Print Recipe
Autumn Rolls - Chicken Rolls With Spicey Pumpkin-m...
 
recipe image
Prep Time: 0 Minutes
Cook Time: 20 Minutes
Ready In: 20 Minutes
Servings: 20
So simple even I can do it!
Ingredients:
3 lbs. of chicken breast meat
1 obscenely large carrot
1 large zucchini
half a head of napa cabbage
1 bunch of scallions
3 – 6 large cloves of garlic
1 oz. of fresh ginger
1 tsp. of chinese five spice
2 tbls. of toasted sesame seeds (if you can stand them)
18 – 24 spring roll wrappers
marinade
3/4 cup of vegetable oil
3 tbls. of sesame oil
1/4 cup of soy sauce
1 tbls. black rice vinegar
2 tbls. of brown sugar
2 tbls. of cornflour
sauce
3 oz. of raw pumpkin flesh
3/4 cup of fine dijon mustard
2 tsp. of dried mustard
1 tbls. of tamari
1 oz. of mirin
1 tbls. of honey
Directions:
1. Mix all the components for the marinade together. Cut the chicken breasts into short thin strips and set them to marinate for 3-4 hours. Drain before cooking.

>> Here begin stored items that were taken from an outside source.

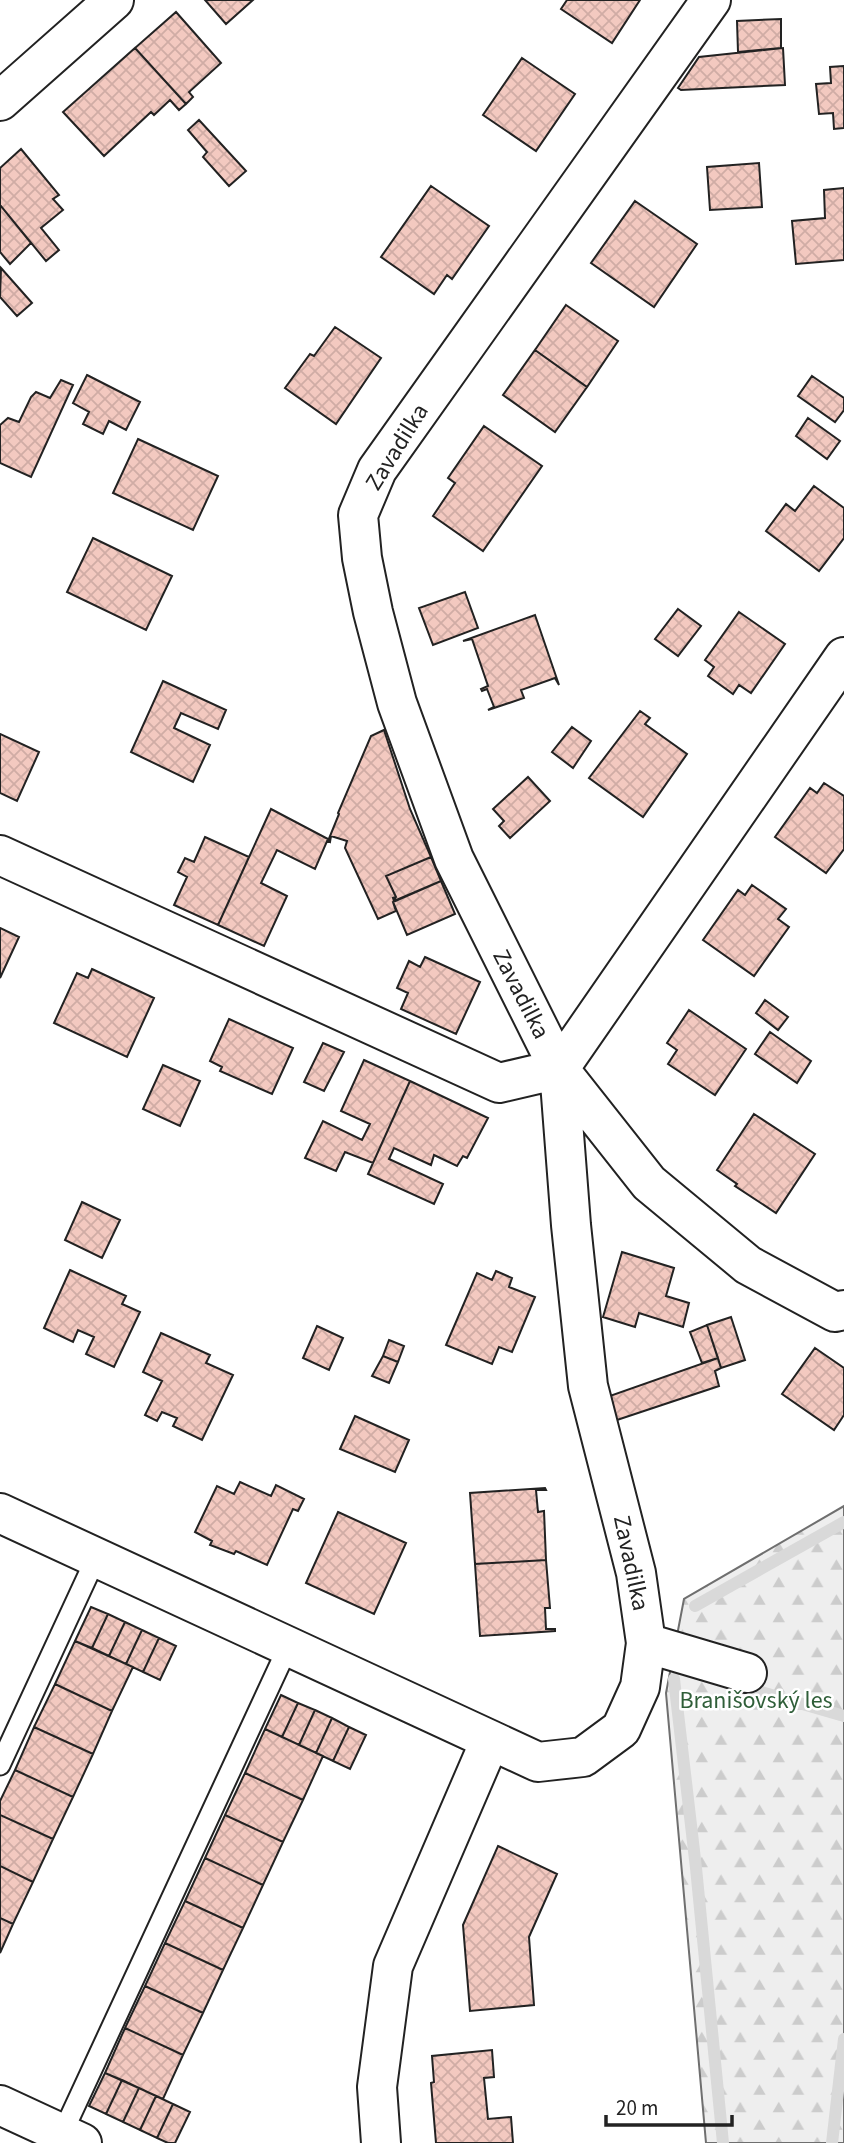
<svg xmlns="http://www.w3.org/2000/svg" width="844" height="2143" font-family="'Source Sans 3',sans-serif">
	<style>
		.forest { fill: url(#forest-firs); stroke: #6f6f6f; stroke-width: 2 }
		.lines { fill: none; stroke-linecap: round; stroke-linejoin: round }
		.stream { stroke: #d9d9d9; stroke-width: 12 }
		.building { fill: url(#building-cross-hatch); stroke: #222; stroke-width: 2 }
		.lane-casing { stroke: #222; stroke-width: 23 }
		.street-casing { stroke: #222; stroke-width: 42 }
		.secondary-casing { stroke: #222; stroke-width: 42 }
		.lane { stroke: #fff; stroke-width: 19 }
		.street { stroke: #fff; stroke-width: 38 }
		.secondary { stroke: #fff; stroke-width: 38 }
		.labels { text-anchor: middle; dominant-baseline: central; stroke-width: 5; stroke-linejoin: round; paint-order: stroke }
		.street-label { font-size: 24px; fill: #222; stroke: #fff }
		.park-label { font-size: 24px; fill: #2f5e38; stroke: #fff }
	</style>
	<defs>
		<pattern id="forest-firs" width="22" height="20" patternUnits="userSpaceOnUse" patternTransform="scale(1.75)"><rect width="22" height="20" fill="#eee"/><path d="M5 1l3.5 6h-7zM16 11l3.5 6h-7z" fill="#ccc"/></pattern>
		<pattern id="building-cross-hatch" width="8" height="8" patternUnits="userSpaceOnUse" patternTransform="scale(1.75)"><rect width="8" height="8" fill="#f3c9c0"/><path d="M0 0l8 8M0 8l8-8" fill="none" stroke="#d0aca5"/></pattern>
	</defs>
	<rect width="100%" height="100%" fill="#fff"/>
	<path class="forest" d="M844 1506V2143H706L666 1693 684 1599Z"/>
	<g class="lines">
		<path class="stream" d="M695 1606 844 1522
			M674 1679 696 1868 723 2143
			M740 1686 844 1716
			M832 2143 844 2039"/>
	</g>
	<path class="building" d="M205 0H253L226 24Z
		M567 0H640L612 43 561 9Z
		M176 12 221 63 189 92 193 97 186 104 135 48Z
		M781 19V48L738 52 737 21Z
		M135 48 186 104 179 110 170 100 154 115 151 112 104 156 63 112Z
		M783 48 785 85 681 90 678 88 699 57Z
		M522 58 575 94 536 151 483 115Z
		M844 66V128L834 129 833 113 819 114 816 84 831 83 830 67Z
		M199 120 246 171 229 186 203 157 207 152 188 130Z
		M21 149 59 195 53 199 63 210 41 228 59 250 46 261 0 205V168Z
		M759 163 762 207 710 210 707 167Z
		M431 186 489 226 452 279 447 275 434 294 381 257Z
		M844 188V260L796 264 792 221 825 218 824 190Z
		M635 201 697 244 654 307 591 263Z
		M0 205 31 243 10 264 0 252Z
		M1 268 32 303 17 316 0 297Z
		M566 305 618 341 587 387 535 350Z
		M335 327 381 358 336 424 285 388 310 354 314 356Z
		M535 350 587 387 555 432 503 395Z
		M87 375 140 402 126 430 109 421 103 434 83 424 89 412 73 403Z
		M812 376 844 398V410L835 422 798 396Z
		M61 380 73 385 31 477 0 463V425L8 418 19 422 31 397 36 392 50 398Z
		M808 418 840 441 827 459 796 436Z
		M484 426 542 466 483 551 433 516 455 483 448 478Z
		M138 439 218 476 193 530 113 493Z
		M814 486 844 508V538L819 571 766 531 786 504 795 511Z
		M93 538 172 576 146 630 67 592Z
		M465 592 478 628 433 645 419 608Z
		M678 609 701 626 678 656 655 639Z
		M739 612 785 644 751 693 739 685 733 694 708 676 714 667 705 660Z
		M535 615 559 685 555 678 521 690 524 698 488 710 494 707 487 689 482 691 481 689 488 686 472 639 463 641Z
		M163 681 226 710 218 729 181 713 174 728 210 745 193 782 131 752Z
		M640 711 650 718 645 724 687 754 643 817 589 778Z
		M572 727 591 741 573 768 552 752Z
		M384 730 410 809 431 857 386 876 396 897 393 902 396 911 378 919 345 848 347 841 331 836 330 842 328 841 339 814 338 813 371 736Z
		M0 734 39 752 17 801 0 793Z
		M528 777 550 801 510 838 499 826 504 821 493 809Z
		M824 783 844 796V849L826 873 775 837 810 788 817 793Z
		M271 809 328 839 315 869 277 850 261 883 287 896 264 946 218 925Z
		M205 837 249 857 218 925 174 905 187 877 178 872 185 858 194 862Z
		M431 857 441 881 394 901 393 898 396 897 386 876Z
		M441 881 455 914 407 935 393 902Z
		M752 885 786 909 778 919 789 927 754 976 703 940 738 890 745 895Z
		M0 928 19 937 0 978Z
		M425 957 480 982 456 1034 401 1009 408 993 397 988 409 961 420 967Z
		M92 969 154 998 127 1057 54 1023 77 973 88 978Z
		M765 1000 788 1017 778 1030 756 1013Z
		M689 1010 746 1049 715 1095 668 1064 677 1050 667 1043Z
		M229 1019 293 1048 272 1094 220 1071 222 1067 210 1061Z
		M770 1032 811 1061 797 1083 755 1054Z
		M323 1043 344 1052 324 1091 304 1082Z
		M364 1060 410 1081 373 1163 345 1152 336 1171 305 1158 323 1121 362 1140 370 1124 341 1111Z
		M163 1065 200 1081 180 1126 143 1109Z
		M410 1081 488 1118 467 1158 463 1156 457 1166 434 1155 431 1165 394 1148 389 1159 443 1184 434 1204 368 1174Z
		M754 1114 815 1154 776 1213 735 1186 737 1184 717 1170Z
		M82 1202 120 1220 102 1258 65 1240Z
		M622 1252 674 1268 666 1296 689 1303 683 1327 639 1313 635 1327 603 1317Z
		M70 1270 126 1296 122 1304 140 1312 114 1367 86 1354 94 1337 78 1330 73 1342 44 1328Z
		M496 1271 512 1278 509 1287 535 1297 512 1352 499 1347 492 1364 446 1345 477 1273 492 1280Z
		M731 1317 745 1360 721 1368 707 1325Z
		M707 1325 718 1358 702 1363 690 1332Z
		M317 1326 343 1338 329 1370 303 1358Z
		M161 1333 210 1355 206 1363 233 1375 202 1440 173 1426 177 1418 162 1412 157 1421 145 1415 162 1381 143 1372Z
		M389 1340 404 1346 398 1362 383 1356Z
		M815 1348 844 1368V1415L834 1430 782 1394Z
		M383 1356 398 1362 389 1383 372 1376Z
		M718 1358 721 1368 715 1371 719 1386 614 1421 604 1398Z
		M355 1416 409 1440 395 1472 340 1449Z
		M240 1482 271 1496 276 1485 304 1499 298 1511 293 1509 267 1565 236 1551 234 1554 210 1545 212 1541 195 1532 217 1486 234 1494Z
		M545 1488 546 1490H536L538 1512 544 1511 546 1560 475 1564 470 1493Z
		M338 1512 406 1543 374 1614 306 1583Z
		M546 1560 550 1608H545L546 1629H555V1631L480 1636 475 1564Z
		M91 1607 108 1614 92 1648 75 1641Z
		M108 1614 125 1622 109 1656 92 1648Z
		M125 1622 142 1630 126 1664 109 1656Z
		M142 1630 159 1638 143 1672 126 1664Z
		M159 1638 176 1646 160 1680 143 1672Z
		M75 1641 133 1667 112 1711 55 1684Z
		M55 1684 112 1711 93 1754 34 1727Z
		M281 1695 298 1703 282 1737 265 1729Z
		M298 1703 315 1710 299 1745 282 1737Z
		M315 1710 332 1718 316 1753 299 1745Z
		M332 1718 349 1727 333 1761 316 1753Z
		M34 1727 93 1754 73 1797 15 1770Z
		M349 1727 366 1735 350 1769 333 1761Z
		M265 1729 323 1756 303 1800 245 1773Z
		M15 1770 73 1797 53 1839 0 1815V1801Z
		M245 1773 303 1800 283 1842 225 1815Z
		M0 1815 53 1839 33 1882 0 1866Z
		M225 1815 283 1842 263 1885 205 1858Z
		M498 1846 557 1874 529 1937 534 2005 470 2011 463 1925Z
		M205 1858 263 1885 243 1928 185 1901Z
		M0 1866 33 1882 13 1924 0 1918Z
		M185 1901 243 1928 223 1970 165 1943Z
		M0 1918 13 1924 0 1953Z
		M165 1943 223 1970 203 2013 145 1986Z
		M145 1986 203 2013 183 2055 125 2028Z
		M125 2028 183 2055 163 2099 105 2073Z
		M492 2050 494 2077 484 2078 488 2119 511 2117 513 2143H436L431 2083 434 2082 432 2056Z
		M105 2073 122 2080 106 2114 89 2106Z
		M122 2080 139 2088 123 2122 106 2114Z
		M139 2088 156 2096 140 2130 123 2122Z
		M156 2096 173 2104 157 2138 140 2130Z
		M173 2104 190 2112 175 2143H168L157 2138Z"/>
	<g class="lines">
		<g class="lane-casing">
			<path id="lane" d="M0 1765 96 1558
				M62 2134 288 1647"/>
		</g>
		<g class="street-casing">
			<path id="street" d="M711 0 377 470 358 515 362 558 373 612 397 703 454 859 559 1069 649 1183 748 1265 835 1312 844 1310
				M0 855 499 1083 559 1069
				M0 1513 538 1762 583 1757 621 1729 640 1687 646 1643 636 1573 588 1386 571 1225 559 1069 844 657
				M646 1643 747 1673
				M0 2105 82 2143
				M381 2143 377 2087 393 1966 490 1741"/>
		</g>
		<g class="secondary-casing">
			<path id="secondary" d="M0 101 114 0"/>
		</g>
		<use href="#lane" class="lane"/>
		<use href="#street" class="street"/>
		<use href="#secondary" class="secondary"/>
	</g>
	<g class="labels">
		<g class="street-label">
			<text transform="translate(397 447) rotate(-58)">Zavadilka</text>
			<text transform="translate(521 994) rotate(63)">Zavadilka</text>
			<text transform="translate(631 1563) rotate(78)">Zavadilka</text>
		</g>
		<g class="park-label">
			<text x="756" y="1700">Branišovský les</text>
		</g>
	</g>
	<path d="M606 2115v10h126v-10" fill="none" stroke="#222222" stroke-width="3.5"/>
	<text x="616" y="2115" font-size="21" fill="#222222" stroke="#ffffff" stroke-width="5" paint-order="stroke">20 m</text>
</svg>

2. Cut the carrot and zucchini into a long thin julienne and the cabbage into a thin shred. Cut the scallions at a long diagonal. Finely chop both the garlic and the ginger.
3. Heat 2 separate sauté pans or woks. In one cook the chicken until it is nicely coloured . In the other start with the cabbage and carrots – sauté them until tender then add the zucchini and scallions. Season with the five spice, garlic and ginger and sesame seeds and cook a few minutes longer.
4. Combine the chicken and the vegetables and make the rolls with this filling. Deep fry them.
5. FOR THE SAUCE: Poach the pumpkin in chicken stock until it becomes very soft. Puree and sieve it into a small bowl and add to it all the remaining sauce ingredients. Let it chill a few hours before serving.